Thursday, February 28, 2008

Terrorist Training Camps in Rural England




Oh boy. First the British gave in and bent over for the islamists, then they bore the brunt of their own terrorist attacks and now, NOW the Brits find out that terrorists and gang members arrested were actually trained at terrorist camps...no, not in Pakistan, not in Afghanistan, but out in the hinterlands of rural ENGLAND!
Here's a bit from the MSNBC story:



Security officials believe hundreds of men — including a gang that made a failed attempt to bomb London's transit network — passed through camps set up across the English countryside.

British intelligence and police actually infiltrated the camps with moles and even shot video of the training camp activities...here's another excerpt:



Video secretly made at the camps showed recruits marching with backpacks — like those used by London's transit network attackers to carry their deadly suicide bombs in 2005 — and conducting weapons drills used by insurgents in Iraq and the Taliban in Afghanistan.
An undercover police officer, code-named "Dawood," infiltrated one group and captured cell phone video of the training. One clip showed trainees rehearsing a beheading with a watermelon

So the question for Americans is this: Do we poke fun at the dhimmi Brits or do we look at ourselves and say, "Is this going on in America?" I'd say chances are very good we have camps right here on U.S. soil and if you don't believe me, well...don't say I didn't tell you so.



Network of terrorist camps in rural England

LONDON - Clad in mud-smeared combat fatigues, the young Muslims trained on picturesque British farmland, hurling imaginary grenades, wielding sticks as mock rifles and chopping watermelons in simulated beheadings.
A four-year inquiry, which came to a close Tuesday with guilty pleas from the last two of seven gang members, has exposed a network of alleged British terrorism training camps meant to prepare recruits for mass murder.
Security officials believe hundreds of men — including a gang that made a failed attempt to bomb London's transit network — passed through camps set up across the English countryside.

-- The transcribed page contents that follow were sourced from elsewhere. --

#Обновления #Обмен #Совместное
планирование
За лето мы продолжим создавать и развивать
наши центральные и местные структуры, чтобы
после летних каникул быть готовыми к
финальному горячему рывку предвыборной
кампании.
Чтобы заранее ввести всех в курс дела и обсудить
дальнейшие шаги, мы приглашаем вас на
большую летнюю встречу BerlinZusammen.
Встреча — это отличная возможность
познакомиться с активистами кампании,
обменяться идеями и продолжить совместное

Investigators say it was a worrying discovery at the heart of Britain's homegrown terrorism: training camps once thought to be exclusive to northern Pakistan or Afghanistan are being held in sleepy rural England.
"The exposure to that ideology — that radicalism, that extremism, that 'them-and-us' mind set — starts here on our streets in Britain," a former extremist, Ed Husain, told Britain's first police counterterrorism conference in Brighton.
Husain said British officials had been too tolerant of Islamic radicalism taught in universities and mosques during the 1980s and '90s.
The two training camp ringleaders — one who claimed to be the "No. 1 al-Qaida in Europe" and the other who nicknamed himself "Osama bin London — will be sentenced next month on charges of running the camps and inciting participants to murder. Five others were each sentenced Tuesday to at least 3 1/2 years in prison on charges of attending terrorism training.